Resilience can also be built through a thorough internal analysis within the organisation, assessing the rate at which services and products are being used and delivered. For an organisation to be resilient in 2023, it’s crucial that they identify risks in their supply chain and act quickly to mitigate them.

Cost optimisation

The economic storm clouds are gathering. It may well be the case that economies such as the UK are already in recession and there is a significant possibility that other major economies will follow this path in 2023. That is likely to bring a renewed focus onto an area that CPOs will be very familiar with: cost. This focus must be driven not just by short-term needs, but with a view to achieving long-term goals.

As our Getting Recession Ready report recently highlighted, there is no simple solution for a CPO to draw on. Every Commercial Leader will be facing a different challenge depending on the organisation they are in, and the right approach will be to tailor to your sector and your unique ‘organisational context’.

There is however a straightforward way to look at those challenges you face. It’s about understanding why you spend (objectives) and testing it against organisational contexts, and then applying procurement thinking and approaches. What is the business value behind each new and current supplier relationship? What do you expect to achieve from every purchase order or contract lifecycle? Why spend it now, like this, and how to gauge success?

As costs rise back to the top of the agenda in 2023, this is an area where great Commercial Leaders can play a real leadership role across their departments in the year ahead. 


With the challenges we are facing, commercial professionals will be increasingly torn between balancing the need to manage short-term costs with the pressure to deliver on what are often perceived as long-term goals like sustainability targets.

Organisations have begun taking control of their Scope 1, 2 and 3 emissions but there’s much still to be done as we look at the year ahead. For those overwhelmed by the challenge, Scope 3 emissions account for 90% of an organisation’s total carbon footprint, so there’s no better place to start. Contributing to the broader net zero efforts is a central part of the role of commercial teams in the public sector, even beyond the requirements of PPN 06/21 – asking suppliers for carbon reduction plans, and therefore needs to be a central focus.

Collaborating to share skills and resources will be key.
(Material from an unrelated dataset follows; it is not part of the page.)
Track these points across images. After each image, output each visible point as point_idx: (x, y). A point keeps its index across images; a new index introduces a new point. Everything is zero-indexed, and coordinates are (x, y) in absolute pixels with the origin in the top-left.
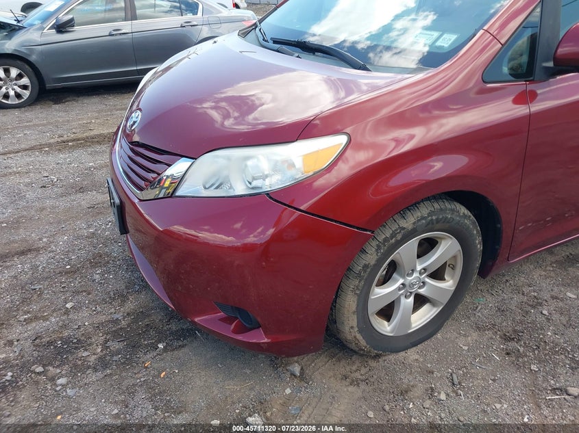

This is why we announced the Scope 3 Maturity Benchmark and will be developing it further in 2023 – the benchmark helps organisations to learn from each other’s progress in this space. Commercial professionals have a key role to play in tackling Scope 3 emissions in order to deliver on ambitious sustainability targets. They are uniquely placed to understand their Scope 3 baseline – and working together with stakeholders from across their organisations and industry to assess where carbon emissions can be driven down.

Commercial teams must have a handle on their data, to be able to pinpoint exactly where emissions are. Without clear data, it’s difficult to create solutions and present a business case for investing in addressing the biggest emitters.

Ultimately, in 2023 commercial leaders must assume and expect volatility, ambiguity, and complexity. A somewhat daunting task but one that reaffirms the critical role played by commercial leaders across the public sector. Adapting to this challenging environment will be down to having the right people focusing on an innovative, more sustainable future.